This is the 8th day of my participation in the November Gwen Challenge. Check out the event details: The last Gwen Challenge 2021
【 a Point of the Day 】
Edamame and soybeans are actually the same thing. Edamame is young and soybeans are old.
One, foreword
Recently, a netizen asked, how do you want to do a data survey report, have been page load 403, page content can not load, VUE page persuaded to quit. What? You can’t fix a little thing like that? Vue pages not supported? I immediately dumped this code to him!Vue page 403 pages
Second, code analysis
The code before the code change (can not get the VUE page and 403 page)

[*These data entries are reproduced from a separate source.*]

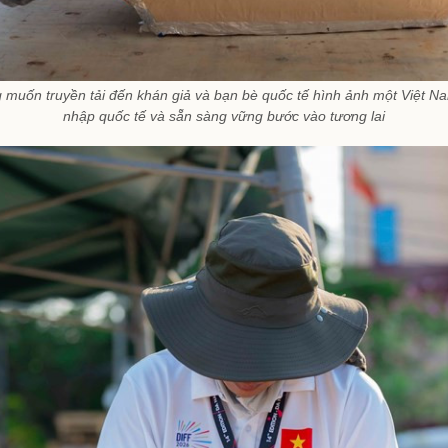
muốn truyền tải đến khán giả và bạn bè quốc tế hình ảnh một Việt Nam
nhập quốc tế và sẵn sàng vững bước vào tương lai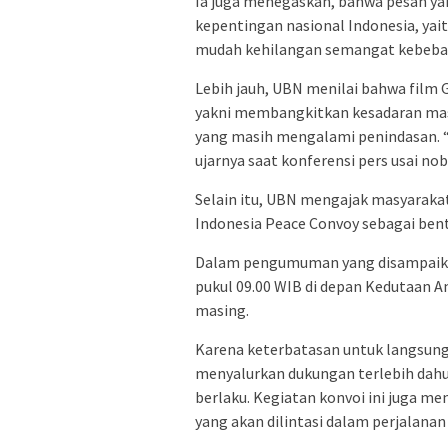
Ia juga menegaskan, bahwa pesan yan
kepentingan nasional Indonesia, yai
mudah kehilangan semangat kebebas
Lebih jauh, UBN menilai bahwa film 
yakni membangkitkan kesadaran masy
yang masih mengalami penindasan. “S
ujarnya saat konferensi pers usai nob
Selain itu, UBN mengajak masyarakat
Indonesia Peace Convoy sebagai ben
Dalam pengumuman yang disampaika
pukul 09.00 WIB di depan Kedutaan
masing.
Karena keterbatasan untuk langsun
menyalurkan dukungan terlebih dahu
berlaku. Kegiatan konvoi ini juga me
yang akan dilintasi dalam perjalanan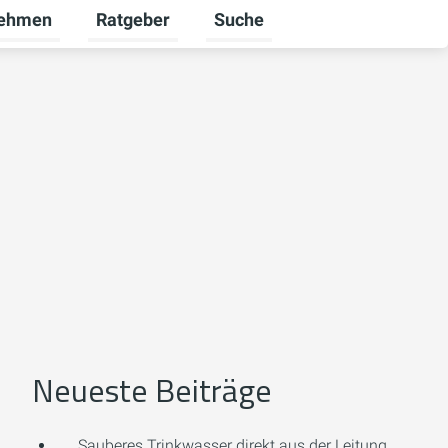
nehmen
Ratgeber
Suche
ekunden umschalten
ü für Karriere umschalten
Untermenü für Unternehmen umschalten
Untermenü für Ratgeber umsch
Neueste Beiträge
Sauberes Trinkwasser direkt aus der Leitung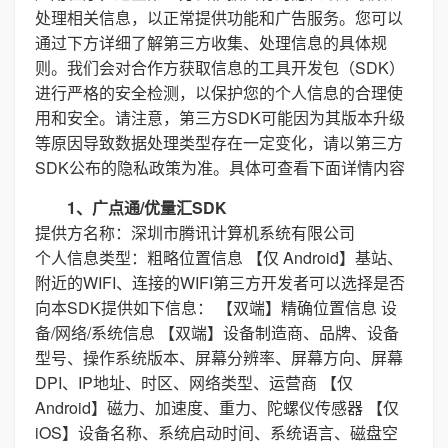
处理相关信息，以正常提供功能和广告服务。您可以
通过下方详细了解第三方收集、处理信息的具体规
则。我们会对合作方获取信息的工具开发包（SDK）
进行严格的安全检测，以保护您的个人信息的合理使
用和安全。请注意，第三方SDK可能因为其版本升级
等原因导致数据处理类型存在一定变化，请以第三方
SDK公布的隐私政策为准。具体可查看下面详情内容
1、广点通/优量汇SDK
提供方名称：深圳市腾讯计算机系统有限公司
个人信息类型：粗略位置信息 【仅 Android】基站、
附近的WIFI、连接的WIFI第三方开发者可以选择是否
向本SDK提供如下信息： 【双端】精确位置信息 设
备/网络/系统信息 【双端】设备制造商、品牌、设备
型号、操作系统版本、屏幕分辨率、屏幕方向、屏幕
DPI、IP地址、时区、网络类型、运营商 【仅
Android】磁力、加速度、重力、陀螺仪传感器 【仅
iOS】设备名称、系统启动时间、系统语言、磁盘空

public static void main(String[] args) {
// Here is an example of a vUE page (vue translation) to test
String nowHtml = "https://www.niutrans.com";
URL url;
try {
url = new URL(nowHtml);
URLConnection openConnection = url.openConnection();
InputStream inputStream = openConnection.getInputStream();
byte[] b = new byte[1024];
int len;
while((len = inputStream.read(b)) ! = -1) {
System.out.println(new String(b, 0, len));
}
inputStream.close();
} catch (Exception e) {
// TODO Auto-generated catch blocke.printStackTrace(); }}Copy the code
Dependencies required by the changed code
<! Get page content dependencies -->
<dependency>
<groupId>net.sourceforge.htmlunit</groupId>
<artifactId>htmlunit</artifactId>
<version>2.43.0</version>
</dependency>
Copy the code
The modified code
public static void main(String[] args) {
// Here is an example to find a vUE page (calf translation, b station page) to test
String nowHtml = "https://www.niutrans.com";
// String nowHtml = "https://www.bilibili.com";
getWebBody(nowHtml);
}
public static void getWebBody(String nowHtml) {
WebClient webClient = new WebClient(BrowserVersion.CHROME);
webClient.getOptions().setActiveXNative(false);// ActiveX is disabled
webClient.getOptions().setCssEnabled(false);// Whether to enable CSS, because the page does not need to display, so do not need to enable CSS
webClient.getOptions().setUseInsecureSSL(true); // Set to true, clients will accept connections to any host regardless of whether they have valid certificates
webClient.getOptions().setJavaScriptEnabled(true); // It is important to enable JS
webClient.getOptions().setDownloadImages(false);// Do not download images
webClient.getOptions().setThrowExceptionOnScriptError(false);// Whether to throw an exception when JS execution fails
webClient.getOptions().setThrowExceptionOnFailingStatusCode(false);// Whether to throw an exception when the HTTP status is not 200
webClient.getOptions().setTimeout(15 * 1000); / / wait for 15 s
webClient.getOptions().setConnectionTimeToLive(15 * 1000);
webClient.waitForBackgroundJavaScript(10 * 1000);// Asynchronous JS execution takes time, so the thread blocks for 30 seconds waiting for the asynchronous JS execution to finish
HtmlPage page = null;
try {
page = webClient.getPage(nowHtml);// Load the page
} catch (Exception e) {
e.printStackTrace();
} finally {
webClient.close();
}
String htmlStr = page.getBody().asXml();
System.out.println(htmlStr);
}
Copy the code
The results show
Third, the conclusion
In page requests, there are HTTP (S) certificates that are valid, there are redirect (403) pages, and there are pages that are rendered dynamically by JS (VUE pages). Therefore, there are a number of issues we need to consider in obtaining page content. HtmlUnit solves all of these problems and doesn’t require a browser setup like other utility classes. In general, HtmlUnit is very versatile and easy to use!
【 the 】
Thank you for reading the end, if you have a different view, you are welcome to leave a comment below this article. I am a southerner who loves computers and loves the motherland. If the content of this article is only for learning reference, if there is any infringement, I am very sorry, please contact the author immediately delete.